─── DATASET EXCERPTS

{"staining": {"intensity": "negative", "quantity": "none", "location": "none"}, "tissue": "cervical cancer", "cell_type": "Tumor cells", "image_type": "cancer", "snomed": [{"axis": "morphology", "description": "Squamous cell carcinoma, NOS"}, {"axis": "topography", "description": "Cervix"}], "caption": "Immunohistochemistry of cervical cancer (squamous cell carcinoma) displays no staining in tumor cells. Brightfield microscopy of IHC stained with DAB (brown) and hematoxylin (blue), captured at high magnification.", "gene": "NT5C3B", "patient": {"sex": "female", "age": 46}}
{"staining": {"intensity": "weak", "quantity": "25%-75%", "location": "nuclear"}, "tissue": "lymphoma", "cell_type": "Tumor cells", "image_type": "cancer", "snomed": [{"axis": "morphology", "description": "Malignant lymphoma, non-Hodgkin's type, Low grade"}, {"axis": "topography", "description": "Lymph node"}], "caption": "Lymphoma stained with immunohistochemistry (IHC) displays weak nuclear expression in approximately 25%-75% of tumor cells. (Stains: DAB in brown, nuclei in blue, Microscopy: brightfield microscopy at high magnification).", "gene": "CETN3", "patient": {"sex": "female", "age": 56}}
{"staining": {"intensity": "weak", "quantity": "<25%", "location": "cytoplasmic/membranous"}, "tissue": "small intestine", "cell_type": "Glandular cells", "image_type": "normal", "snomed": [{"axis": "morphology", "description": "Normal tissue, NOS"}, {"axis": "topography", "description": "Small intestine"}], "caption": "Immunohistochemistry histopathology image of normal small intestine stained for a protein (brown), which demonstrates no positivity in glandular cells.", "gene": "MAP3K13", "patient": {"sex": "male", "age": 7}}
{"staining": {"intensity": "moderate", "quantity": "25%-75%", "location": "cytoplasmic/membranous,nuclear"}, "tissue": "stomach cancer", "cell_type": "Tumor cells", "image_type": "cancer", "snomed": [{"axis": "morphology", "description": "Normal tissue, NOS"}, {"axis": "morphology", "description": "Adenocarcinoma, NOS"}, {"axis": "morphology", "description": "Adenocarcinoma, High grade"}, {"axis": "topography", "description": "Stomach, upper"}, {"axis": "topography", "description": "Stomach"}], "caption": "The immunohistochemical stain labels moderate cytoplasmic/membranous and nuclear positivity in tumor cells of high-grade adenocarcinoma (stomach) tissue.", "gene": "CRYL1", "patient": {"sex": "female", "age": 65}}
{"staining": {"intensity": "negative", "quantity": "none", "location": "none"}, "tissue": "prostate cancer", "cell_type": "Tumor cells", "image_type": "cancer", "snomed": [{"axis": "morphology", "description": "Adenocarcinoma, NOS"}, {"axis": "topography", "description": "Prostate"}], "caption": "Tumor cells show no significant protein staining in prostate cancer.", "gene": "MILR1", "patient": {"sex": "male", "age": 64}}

──────

:: YOUR ASSIGNMENT ::
Show every line above in which the word "cytoplasmic" appears.

:: EXERCISE RESULT ::
{"staining": {"intensity": "weak", "quantity": "<25%", "location": "cytoplasmic/membranous"}, "tissue": "small intestine", "cell_type": "Glandular cells", "image_type": "normal", "snomed": [{"axis": "morphology", "description": "Normal tissue, NOS"}, {"axis": "topography", "description": "Small intestine"}], "caption": "Immunohistochemistry histopathology image of normal small intestine stained for a protein (brown), which demonstrates no positivity in glandular cells.", "gene": "MAP3K13", "patient": {"sex": "male", "age": 7}}
{"staining": {"intensity": "moderate", "quantity": "25%-75%", "location": "cytoplasmic/membranous,nuclear"}, "tissue": "stomach cancer", "cell_type": "Tumor cells", "image_type": "cancer", "snomed": [{"axis": "morphology", "description": "Normal tissue, NOS"}, {"axis": "morphology", "description": "Adenocarcinoma, NOS"}, {"axis": "morphology", "description": "Adenocarcinoma, High grade"}, {"axis": "topography", "description": "Stomach, upper"}, {"axis": "topography", "description": "Stomach"}], "caption": "The immunohistochemical stain labels moderate cytoplasmic/membranous and nuclear positivity in tumor cells of high-grade adenocarcinoma (stomach) tissue.", "gene": "CRYL1", "patient": {"sex": "female", "age": 65}}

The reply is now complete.